For as deeds of violence arise, if that emotion of the soul be corrupted, whence vehement action springs, stirring itself insolently and unrulily; and lusts, when that affection of the soul is ungoverned, whereby carnal pleasures are drunk in, so do errors and false opinions defile the conversation, if the reasonable soul itself be corrupted; as it was then in me, who knew not that it must be enlightened by another light, that it may be partaker of truth, seeing itself is not that nature of truth. For Thou shalt light my candle, O Lord my God, Thou shalt enlighten my darkness: and of Thy fulness have we all received, for Thou art the true light that lighteth every man that cometh into the world; for in Thee there is no variableness, neither shadow of change.
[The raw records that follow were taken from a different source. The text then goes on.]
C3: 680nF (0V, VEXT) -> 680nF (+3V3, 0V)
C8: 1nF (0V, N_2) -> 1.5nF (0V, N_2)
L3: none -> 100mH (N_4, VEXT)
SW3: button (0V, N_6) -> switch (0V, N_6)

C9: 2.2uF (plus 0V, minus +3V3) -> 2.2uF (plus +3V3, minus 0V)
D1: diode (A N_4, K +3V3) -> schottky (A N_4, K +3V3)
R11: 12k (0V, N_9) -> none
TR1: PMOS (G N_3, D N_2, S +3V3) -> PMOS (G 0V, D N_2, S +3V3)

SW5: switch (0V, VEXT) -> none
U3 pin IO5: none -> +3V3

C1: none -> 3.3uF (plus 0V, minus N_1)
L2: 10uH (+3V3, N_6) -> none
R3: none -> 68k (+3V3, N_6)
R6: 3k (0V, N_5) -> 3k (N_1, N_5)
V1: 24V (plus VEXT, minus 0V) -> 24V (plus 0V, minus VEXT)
But I pressed towards Thee, and was thrust from Thee, that I might taste of death: for thou resistest the proud. But what prouder, than for me with a strange madness to maintain myself to be that by nature which Thou art? For whereas I was subject to change (so much being manifest to me, my very desire to become wise, being the wish, of worse to become better), yet chose I rather to imagine Thee subject to change, and myself not to be that which Thou art. Therefore I was repelled by Thee, and Thou resistedst my vain stiffneckedness, and I imagined corporeal forms, and, myself flesh, I accused flesh; and, a wind that passeth away, I returned not to Thee, but I passed on and on to things which have no being, neither in Thee, nor in me, nor in the body. Neither were they created for me by Thy truth, but by my vanity devised out of things corporeal. And I was wont to ask Thy faithful little ones, my fellow-citizens (from whom, unknown to myself, I stood exiled), I was wont, prating and foolishly, to ask them, “Why then doth the soul err which God created?” But I would not be asked, “Why then doth God err?” And I maintained that Thy unchangeable substance did err upon constraint, rather than confess that my changeable substance had gone astray voluntarily, and now, in punishment, lay in error.
I was then some six or seven and twenty years old when I wrote those volumes; revolving within me corporeal fictions, buzzing in the ears of my heart, which I turned, O sweet truth, to thy inward melody, meditating on the “fair and fit,” and longing to stand and hearken to Thee, and to rejoice greatly at the Bridegroom's voice, but could not; for by the voices of mine own errors, I was hurried abroad, and through the weight of my own pride, I was sinking into the lowest pit. For Thou didst not make me to hear joy and gladness, nor did the bones exult which were not yet humbled.